Les chercheurs invitent leurs collègues à poursuivre les recherches pour mieux comprendre les interactions du sel dans la pâte.
À noter que cette étude soulève une autre question celle de la température de fermentation. Les chercheurs ont effectué la fermentation à des températures élevées. On peut s'interroger sur ce que seraient les résultats si la pâte aurait été soumises à des températures plus basses.
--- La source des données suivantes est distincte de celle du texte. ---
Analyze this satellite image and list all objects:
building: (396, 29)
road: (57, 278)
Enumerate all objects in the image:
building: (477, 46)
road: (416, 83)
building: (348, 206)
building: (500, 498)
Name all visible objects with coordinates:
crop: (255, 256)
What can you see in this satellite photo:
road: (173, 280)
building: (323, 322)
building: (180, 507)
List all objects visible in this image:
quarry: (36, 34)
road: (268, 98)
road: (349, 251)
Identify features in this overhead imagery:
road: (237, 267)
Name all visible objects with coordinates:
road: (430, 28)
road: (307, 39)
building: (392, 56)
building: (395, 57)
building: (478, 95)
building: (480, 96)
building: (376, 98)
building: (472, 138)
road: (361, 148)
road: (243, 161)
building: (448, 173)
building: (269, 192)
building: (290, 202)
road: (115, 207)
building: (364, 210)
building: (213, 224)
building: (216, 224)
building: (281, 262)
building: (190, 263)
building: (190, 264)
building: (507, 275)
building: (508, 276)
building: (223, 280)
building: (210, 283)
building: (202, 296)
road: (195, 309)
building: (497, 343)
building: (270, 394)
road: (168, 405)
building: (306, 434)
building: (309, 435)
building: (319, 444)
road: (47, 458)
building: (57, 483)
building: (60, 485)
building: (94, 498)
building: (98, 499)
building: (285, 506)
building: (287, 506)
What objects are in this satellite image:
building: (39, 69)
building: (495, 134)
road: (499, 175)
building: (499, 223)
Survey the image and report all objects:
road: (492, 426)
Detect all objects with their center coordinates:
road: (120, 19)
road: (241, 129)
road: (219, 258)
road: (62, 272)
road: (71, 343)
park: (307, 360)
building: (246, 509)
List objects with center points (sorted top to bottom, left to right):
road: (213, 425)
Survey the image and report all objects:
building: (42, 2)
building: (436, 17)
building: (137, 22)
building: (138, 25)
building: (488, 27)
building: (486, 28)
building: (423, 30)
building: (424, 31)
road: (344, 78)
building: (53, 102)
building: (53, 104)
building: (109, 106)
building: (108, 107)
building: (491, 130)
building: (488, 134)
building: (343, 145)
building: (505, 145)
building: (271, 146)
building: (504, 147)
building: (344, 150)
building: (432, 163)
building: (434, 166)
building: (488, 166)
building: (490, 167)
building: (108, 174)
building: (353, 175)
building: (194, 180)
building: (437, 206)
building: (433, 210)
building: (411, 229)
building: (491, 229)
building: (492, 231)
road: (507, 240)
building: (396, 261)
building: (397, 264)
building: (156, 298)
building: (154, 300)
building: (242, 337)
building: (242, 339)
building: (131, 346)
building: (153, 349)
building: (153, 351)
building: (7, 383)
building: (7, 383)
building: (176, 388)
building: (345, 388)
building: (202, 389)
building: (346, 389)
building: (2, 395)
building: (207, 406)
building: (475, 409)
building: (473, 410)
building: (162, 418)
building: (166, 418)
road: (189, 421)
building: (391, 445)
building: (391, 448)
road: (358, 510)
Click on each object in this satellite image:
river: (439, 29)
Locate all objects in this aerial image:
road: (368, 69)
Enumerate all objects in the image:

Voilà ce que disent en conclusion les auteurs de l'étude : Cette étude démontre de nouvelles propriétés chimiques du sel. Le sel améliore la formation du gluten durant la fermentation de la pâte. De plus, le sel déclenche la peroxydation des lipides par la levure entraînant une production d'hydroperoxyde. Cette étude démontre que l'hydroperoxyde issu de cette réaction accélère la fermentation. De plus amples études sont nécessaires pour comprendre comment les molécules de sel sont associées à la formation du gluten au cours de la fermentation et comment la variation de la quantité de sel active à la fois l'oxydation et l'antioxydation des lipides.
Cette étude soulève plusieurs questions :
1-Comment se fait-il qu'un tel phénomène n'ait pas été remarqué plus tôt ? Cela signifie-t-il que les tests menés jusqu'à présent non jamais été faits sur des pâtes mais selon d'autres protocoles ?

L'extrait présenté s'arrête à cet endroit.